[Aim of the task]
For every record that follows, transcribe the text exactly and leave any image out.

[Data extract]
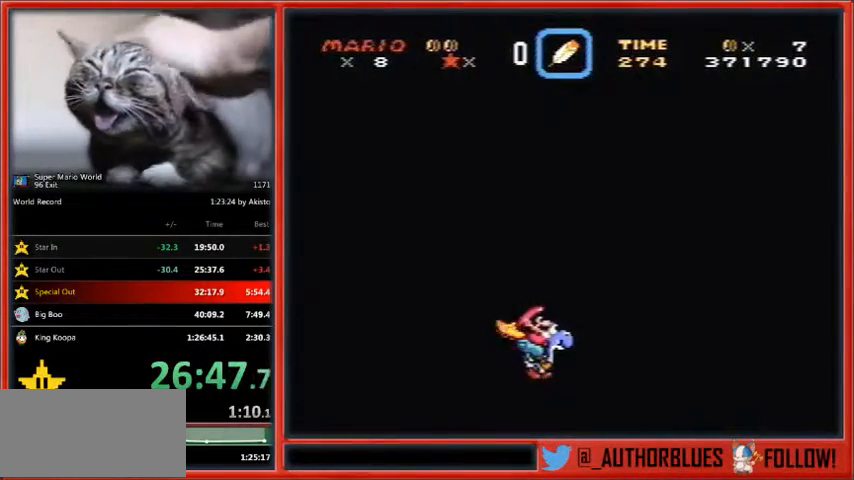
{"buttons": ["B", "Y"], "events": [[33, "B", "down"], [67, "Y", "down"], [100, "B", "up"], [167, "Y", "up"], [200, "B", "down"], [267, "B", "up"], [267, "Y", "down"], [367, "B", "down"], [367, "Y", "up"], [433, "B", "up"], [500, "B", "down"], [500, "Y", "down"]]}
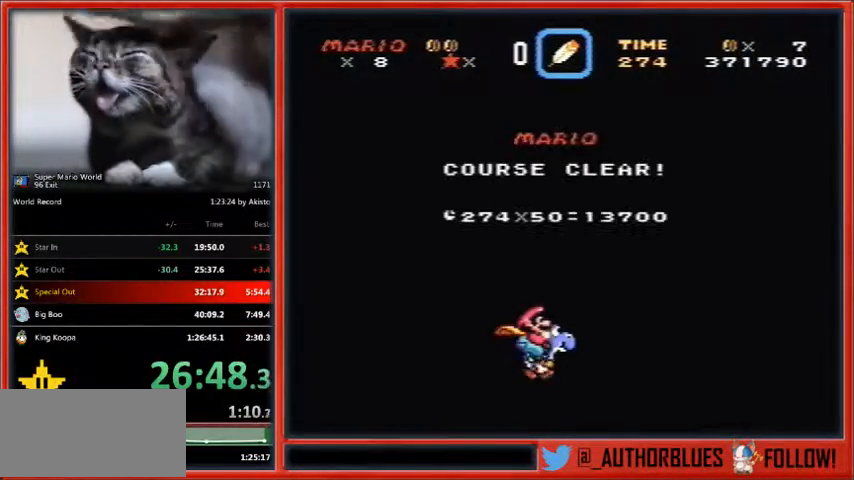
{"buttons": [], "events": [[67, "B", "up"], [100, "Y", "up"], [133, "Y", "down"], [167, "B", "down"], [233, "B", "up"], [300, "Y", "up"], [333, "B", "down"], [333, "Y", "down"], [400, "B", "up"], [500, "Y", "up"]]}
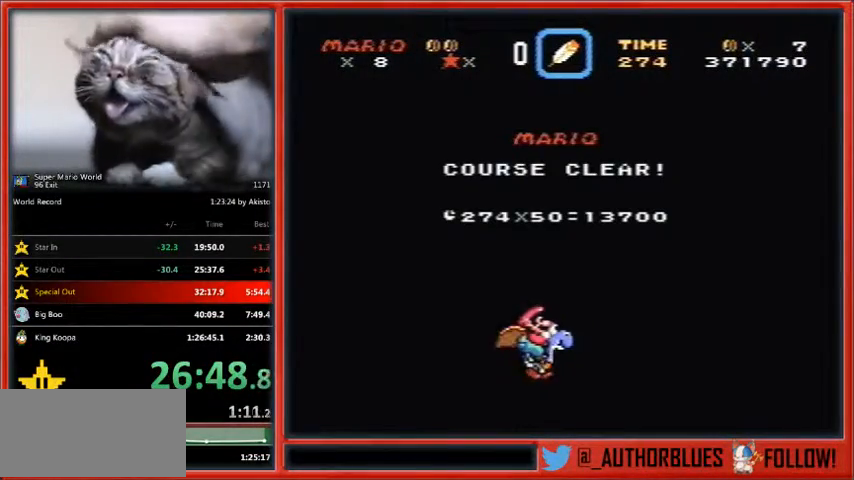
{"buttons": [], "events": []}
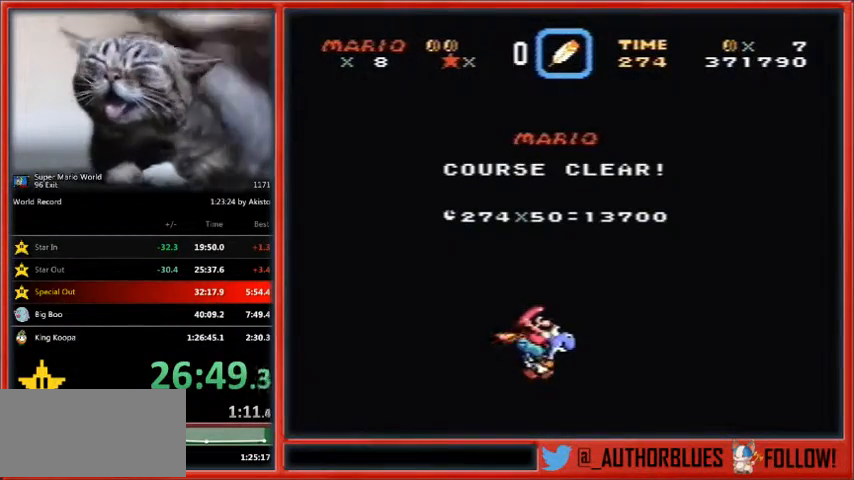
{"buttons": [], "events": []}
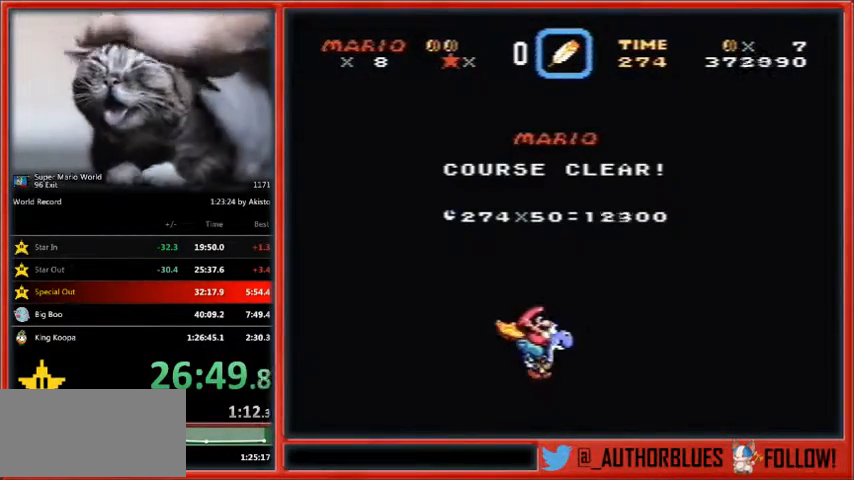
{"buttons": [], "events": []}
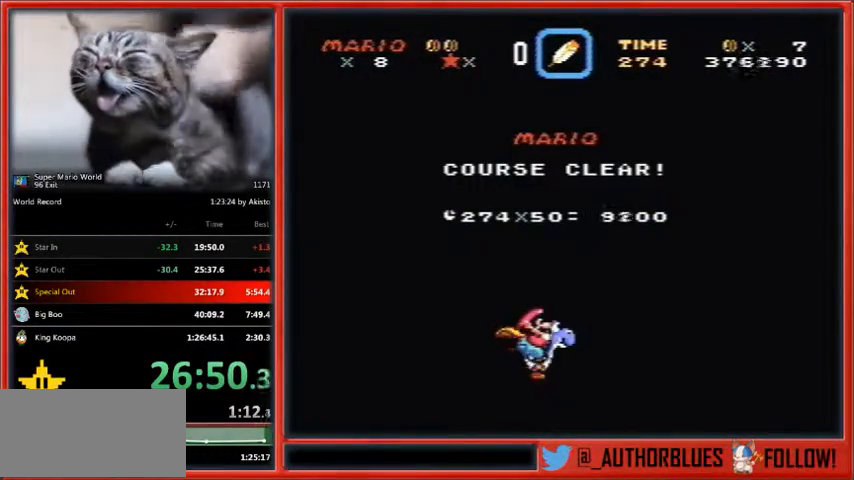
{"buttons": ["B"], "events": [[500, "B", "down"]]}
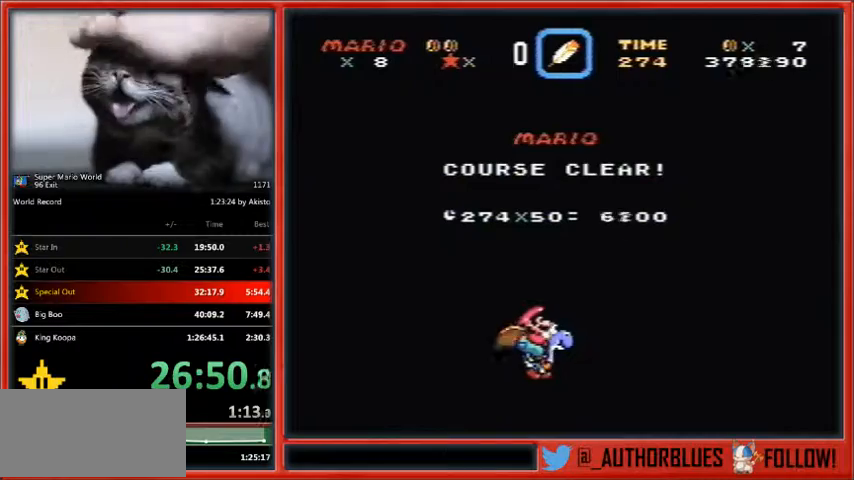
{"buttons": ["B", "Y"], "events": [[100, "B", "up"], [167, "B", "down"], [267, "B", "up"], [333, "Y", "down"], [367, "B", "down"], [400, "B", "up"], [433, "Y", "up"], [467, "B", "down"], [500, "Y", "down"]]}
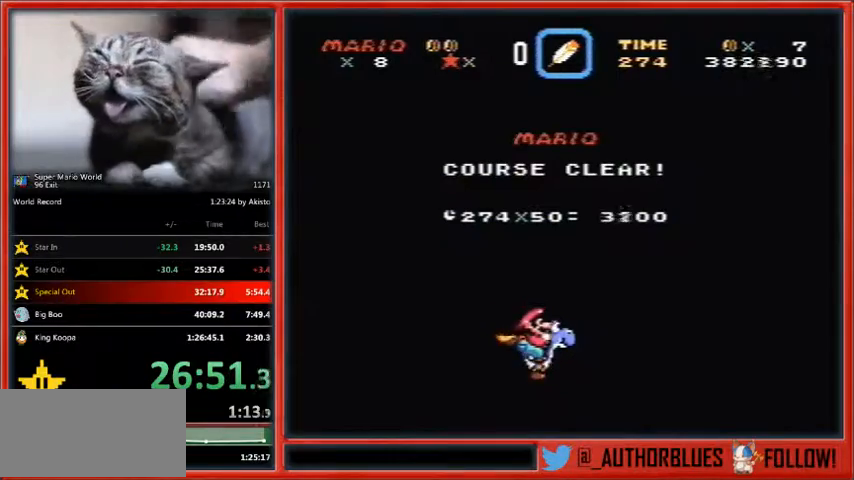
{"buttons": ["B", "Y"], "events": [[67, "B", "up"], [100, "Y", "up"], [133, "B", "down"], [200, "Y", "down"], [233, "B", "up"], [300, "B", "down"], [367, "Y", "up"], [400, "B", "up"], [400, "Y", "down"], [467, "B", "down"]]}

[Worked solution]
{"buttons": ["B", "Y"], "events": [[33, "B", "down"], [67, "Y", "down"], [100, "B", "up"], [167, "Y", "up"], [200, "B", "down"], [267, "B", "up"], [267, "Y", "down"], [367, "B", "down"], [367, "Y", "up"], [433, "B", "up"], [500, "B", "down"], [500, "Y", "down"]]}
{"buttons": [], "events": [[67, "B", "up"], [100, "Y", "up"], [133, "Y", "down"], [167, "B", "down"], [233, "B", "up"], [300, "Y", "up"], [333, "B", "down"], [333, "Y", "down"], [400, "B", "up"], [500, "Y", "up"]]}
{"buttons": [], "events": []}
{"buttons": [], "events": []}
{"buttons": [], "events": []}
{"buttons": ["B"], "events": [[500, "B", "down"]]}
{"buttons": ["B", "Y"], "events": [[100, "B", "up"], [167, "B", "down"], [267, "B", "up"], [333, "Y", "down"], [367, "B", "down"], [400, "B", "up"], [433, "Y", "up"], [467, "B", "down"], [500, "Y", "down"]]}
{"buttons": ["B", "Y"], "events": [[67, "B", "up"], [100, "Y", "up"], [133, "B", "down"], [200, "Y", "down"], [233, "B", "up"], [300, "B", "down"], [367, "Y", "up"], [400, "B", "up"], [400, "Y", "down"], [467, "B", "down"]]}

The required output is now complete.